Há mulheres que ficam excitadas ao se imaginar transando com um alienígena, as que sonham em ser penetradas por um tentáculo e uma que chega ao orgasmo quando esbarra em maçanetas.
O grau de sofisticação é surpreendente. Elas são capazes de descrever a ambientação, os cheiros, os sons, as roupas, criam verdadeiras atmosferas para as histórias acontecerem.
Para Anderson, a força das fantasias está justamente no fato delas serem as autoras das próprias tramas sem julgamentos ou consequências sociais. A insatisfação com a vida sexual que levam também é um motor que faz as mulheres irem tão longe.
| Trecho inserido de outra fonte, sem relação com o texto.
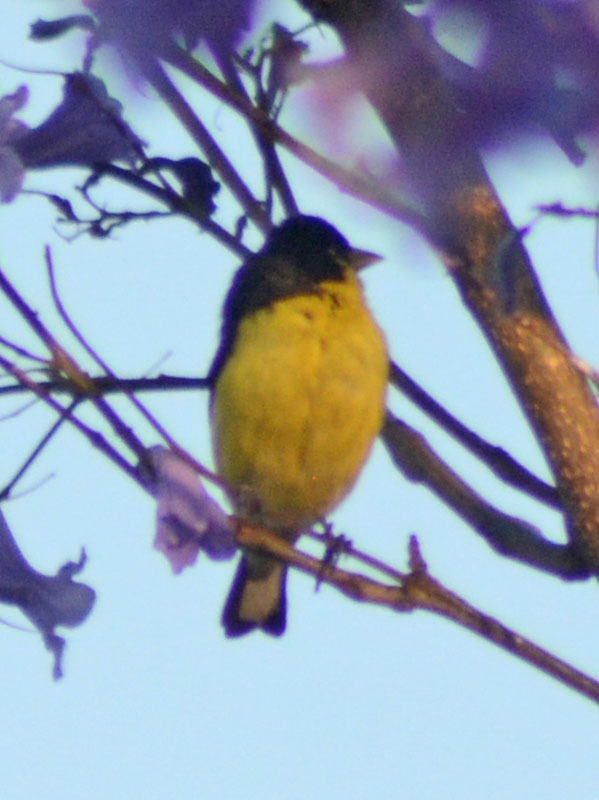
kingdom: Animalia
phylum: Chordata
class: Aves
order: Passeriformes
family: Fringillidae
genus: Spinus
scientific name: Spinus psaltria
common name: Lesser goldfinch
Uma pesquisa realizada pela marca de bebidas de Anderson, a G Spot, mostrou que as mulheres têm mais facilidade em atingir o clímax sem o parceiro do que com eles. A justificativa é que elas conhecem melhor seu corpo, o que indica falta de comunicação entre o casal, além da pouca curiosidade por parte dos homens em desbravar o corpo feminino.
“Amo meu marido, de coração e alma. É o amor da minha vida? Provavelmente. É a melhor pessoa para acender a faísca da minha vagina? Não se sabe. Estou com 40 anos, minha vida sexual nunca foi grande coisa e, infelizmente, não é meu marido quem pode dar um jeito nisso”, diz a carta de uma mulher que só chega ao orgasmo pensando em seu cunhado.
Também chama a atenção a curiosidade em experimentar o sexo com outras mulheres, mesmo entre as que se declaram heterossexuais. Pode ser a terapeuta, a vizinha ou a melhor amiga.
“Casei com um homem antes de me permitir saber mais sobre a minha sexualidade (…) Sou grata por meu rico mundo interior, que me permite fantasiar sobre algo que talvez nunca tenha a chance de experimentar na vida real”, diz uma das cartas.
Se as cartas são variadas, há um tema recorrente em quase todas as fantasias: ser desejada. Embora pareça apenas narcisismo ou insegurança, as mulheres veem na devoção sexual do outro uma validação de sua beleza, sua inteligência e seu sex appeal.
Uma delas lembra que as mulheres são levadas a acreditar que os homens querem sexo o tempo todo. Não se fala que muitas vezes eles não querem transar porque estão deprimidos, cansados, inseguros. E se elas estão em um relacionamento sem sexo, acham que o problema está nelas.
Como diz outra das cartas, a essa altura da vida, ela imaginaria desejar algo muito mais espetacular. No fundo, quer apenas ser vista. Como bem entendeu Anderson, é uma necessidade simples, mas urgente.